Based on that assessment alone, we might conclude that we should always use merge sort! It is guaranteed to run in $N * \text{lg}(N)$ time, with no troublesome worst-case scenarios to consider, right? Unfortunately, as with many things in the real world, it isn’t that simple.
Choosing Sorting Algorithms
The choice of which sorting algorithm to use in our programs largely comes down to what we know about the data we have, and how that information can impact the performance of the algorithm. This is true for many other algorithms we will write in this class. Many times there are multiple methods to perform a task, such as sorting, and the choice of which method we use largely depends on what we expect our input data to be.

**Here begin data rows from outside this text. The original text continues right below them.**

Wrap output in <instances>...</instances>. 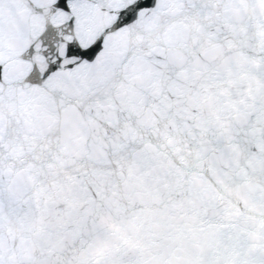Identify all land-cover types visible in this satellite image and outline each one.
Returning a JSON list of instances; mask_svg holds the SVG:
<instances>
[{
  "label": "snow or ice",
  "instance_id": "obj_1",
  "mask_svg": "<svg viewBox=\"0 0 264 264\" xmlns=\"http://www.w3.org/2000/svg\"><path fill=\"white\" fill-rule=\"evenodd\" d=\"M0 264H264V0H0Z\"/></svg>",
  "mask_w": 264,
  "mask_h": 264
}]
</instances>
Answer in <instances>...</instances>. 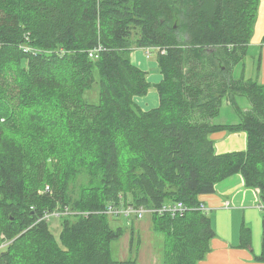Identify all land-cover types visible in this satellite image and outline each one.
<instances>
[{"label":"trees","instance_id":"trees-1","mask_svg":"<svg viewBox=\"0 0 264 264\" xmlns=\"http://www.w3.org/2000/svg\"><path fill=\"white\" fill-rule=\"evenodd\" d=\"M257 8L258 0H0V264H136L111 258L123 230L102 214L60 216L59 243L38 222L65 206L101 211L117 194L146 208L183 203L182 217L153 214L151 226L165 241L163 264H198L215 237L199 197L236 174L258 192L262 247L253 259L264 264V83L232 76ZM133 48L154 53L159 84L131 63ZM94 84L98 103L89 104ZM151 89L159 104L143 111L134 98ZM226 102L237 123L214 122ZM222 131L245 133L246 149L216 154L210 136ZM80 175L88 184L67 194ZM239 234L249 250V228Z\"/></svg>","mask_w":264,"mask_h":264},{"label":"crops","instance_id":"crops-1","mask_svg":"<svg viewBox=\"0 0 264 264\" xmlns=\"http://www.w3.org/2000/svg\"><path fill=\"white\" fill-rule=\"evenodd\" d=\"M250 49H254L250 53ZM150 53L148 56L144 48H133L130 61L139 70L146 73V80L150 86H155L162 80L156 57ZM252 57L253 67L259 83H264V0H258L256 20L252 37L244 57ZM237 63L232 68V76H237ZM252 80V79H248ZM134 102L143 111L154 109L159 104L158 94L151 89L145 97H135ZM237 103V100L235 101ZM238 104V103H237ZM226 115L219 124H234L239 120L237 111L234 114L230 102L225 103ZM243 112L248 107L241 108ZM214 142L216 154L241 152L246 149V134L243 132L227 133L226 131L214 133L210 136ZM199 201L206 209V216L210 220L215 237L210 241V252L198 264H262L254 261L253 256H258L262 247V211L258 192L247 188L242 177L238 174L217 183L214 193L201 195ZM242 226L249 228L251 234L250 249L239 248L240 229Z\"/></svg>","mask_w":264,"mask_h":264},{"label":"rangeland","instance_id":"rangeland-1","mask_svg":"<svg viewBox=\"0 0 264 264\" xmlns=\"http://www.w3.org/2000/svg\"><path fill=\"white\" fill-rule=\"evenodd\" d=\"M252 51L255 50L250 49V53ZM152 56L154 57V54ZM235 70L237 72V76H241L244 74L245 80L252 79L254 81H259V79L256 77V73L253 67L252 57L245 58L243 62H240V64L237 65ZM236 100L241 108H249L250 105L246 97L238 96ZM84 101L89 104L98 103L97 84H94L90 90L84 93ZM232 112L236 114L233 110ZM223 119L224 114L221 113V116L219 118H216L214 122H222ZM8 125L10 132L15 133L19 129L18 119L9 120ZM55 128H57L56 132L59 133V128L57 126H55ZM88 180L89 179H87L86 176L80 175L74 182L72 181L70 183L67 189V194H72V196L77 197L80 193L81 187L88 184ZM39 193H42L41 189ZM123 198L124 197L122 196V194H117L116 197L114 199H111L109 202H124ZM62 221L63 220L58 217H50L47 220L48 229L58 243L60 242ZM110 223L113 227H120L123 230V235L118 240L111 243L110 254L113 260L128 261L133 259L136 261V264H163L162 260L165 241L162 235L153 231L149 215H145L144 218L138 222L121 218L118 220L110 219ZM131 226L136 230V234L134 233L135 235L131 234Z\"/></svg>","mask_w":264,"mask_h":264},{"label":"built area","instance_id":"built-area-1","mask_svg":"<svg viewBox=\"0 0 264 264\" xmlns=\"http://www.w3.org/2000/svg\"><path fill=\"white\" fill-rule=\"evenodd\" d=\"M146 51L147 56L150 54L149 48H144ZM99 49L97 50V52ZM91 57V55H90ZM44 192H49V188L45 187L43 190ZM200 211L206 214V209L201 203L198 207ZM188 208L181 202H172L164 204L159 208H146L143 206H135L130 203L126 202H119V203H108L101 211L98 212H81V211H72L68 207H62L53 211L51 214H45L39 221L48 220L50 217H65V216H73V217H87L90 214H102L110 219H129L131 221L138 222L144 218L145 215H167L170 218L182 217Z\"/></svg>","mask_w":264,"mask_h":264}]
</instances>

For example, consider the case where our input data is nearly sorted. In that instance, most of the items are in the correct order, but a few of them, maybe less than $10\%$, are slightly out of order. In that case, what if we used a version of bubble sort that was optimized to stop sorting as soon as it makes a pass through the array without swapping any elements? Since only a few elements are out of order, it may only take a few passes with bubble sort to get them back in the correct places. So even though bubble sort runs in $N^2$ time, the actual time may be much quicker.
Likewise, if we know that our data is random and uniformly distributed, we might want to choose quicksort. Even though quicksort has very slow performance in the worst case, if our data is properly random and distributed, research shows that it will have better real-world performance than most other sorting algorithms in that instance.
Finally, what if we know nothing about our input data? In that case, we might want to choose merge sort as the safe bet. It is guaranteed to be no worse than $N * \text{lg}(N)$ time, even if the input is truly bad. While it might not be as fast as quicksort if the input is random, it won’t run the risk of being slow, either.